15. Перманентный кризис.

             Последний феномен, обобщающий действие всех вышеперечисленных негативных явлений, может трактоваться как хронический социальный кризис. Многочисленные частные проявления последнего ощущаются населением России уже второе десятилетие и не составляют никакой тайны. Ещё совсем недавно, во времена Ельцина, бытовало мнение что частная собственность в сочетании с рынком, всевластным президентом-реформатором и помощью Запада - сами всё устроят наилучшим образом. Но сегодня, при президенте Медведеве, уже стала очевидна нелепость этой надежды.
       Так же стал очевиден и тот факт, что основной источник дохода, позволяющей нашей стране выживать и даже как-то подрастать, не скатываясь в долговую яму - экспортная выручка сырьевых отраслей. Ущербность подобного состояния режет глаз – стоит только начать сравнивать с нами развитые страны запада и востока, импортирующие большинство потребляемых ресурсов и тем не менее - живущих на порядок лучше и основательнее России. Они дают нам наглядный урок - как может народ, полноценно используя свои способности и комплекс ресурсов занимаемой территории, обеспечивать не только себя лично, но и покрывать львиную часть затрат по содержанию своей демократической и благоустроенной страны.
 

16. Реформа техосмотра как социальный эксперимент..

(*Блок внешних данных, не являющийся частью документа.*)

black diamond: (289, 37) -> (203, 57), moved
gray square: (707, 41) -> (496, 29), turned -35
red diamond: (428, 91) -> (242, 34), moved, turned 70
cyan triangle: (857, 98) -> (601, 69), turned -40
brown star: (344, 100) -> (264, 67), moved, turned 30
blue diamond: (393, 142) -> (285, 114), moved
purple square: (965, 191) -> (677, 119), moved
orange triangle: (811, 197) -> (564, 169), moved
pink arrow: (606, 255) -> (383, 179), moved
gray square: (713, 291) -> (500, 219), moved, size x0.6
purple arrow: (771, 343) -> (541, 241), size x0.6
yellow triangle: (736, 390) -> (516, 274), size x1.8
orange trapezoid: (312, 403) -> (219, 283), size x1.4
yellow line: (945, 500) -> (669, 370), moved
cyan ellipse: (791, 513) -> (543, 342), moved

            Начатая летом 2011-го реорганизация процедуры техосмотра российского автопарка стала достаточно наглядным социальным экспериментом, позволяющим оценить важный параметр нашей действующей государственной элиты - уровень её паразитизма. (Под которым здесь понимается соотношение персональной премии, снимаемой властьимущими с подначальной территории, к их полезной управленческой работе, выполняемой для местного населения. Данный параметр лежит в диапазоне - от минимального «самоотверженного слуги народа» до бесконечно большого «бессовестного ворья». Недалеко от максимума располагается представительная категория типажей, соответствующая известному понятию «паразит», от которого и именуется исследуемый показатель.)

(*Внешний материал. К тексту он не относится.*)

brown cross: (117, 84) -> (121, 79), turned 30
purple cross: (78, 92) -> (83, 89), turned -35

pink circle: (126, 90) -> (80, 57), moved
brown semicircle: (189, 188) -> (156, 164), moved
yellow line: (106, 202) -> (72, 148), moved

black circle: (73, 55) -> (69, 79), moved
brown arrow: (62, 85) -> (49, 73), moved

            С властьимущими федерального уровня рядовой россиянин практически не контактирует, располагая только их отретушированными телевизионными образами. Которые, разумеется, оценивают свои труды на отлично, по словам В.В.Путина - денно и нощно «пашут как рабы на галерах». Коррупцию высокие начальники на дух не переносят, регулярно штампуя указы по искоренению оной, а в регулярных провалах у них всегда оказываются виноваты нижестоящие «плохие бояре», неизбежно присутствующие в окружении хорошего царя (Как, например, у Б.Ельцина одно время был «во всём виноват Чубайс»). Эти же отдельные недостойные подчинённые – официальное объяснение того прискорбного факта, что в своей повседневной жизни рядовой россиянин, вынужденный общаться с государственным людом, сплошь и рядом сталкивается с наглыми хапугами, напрочь забывшими о служебном долге и о благе общественном.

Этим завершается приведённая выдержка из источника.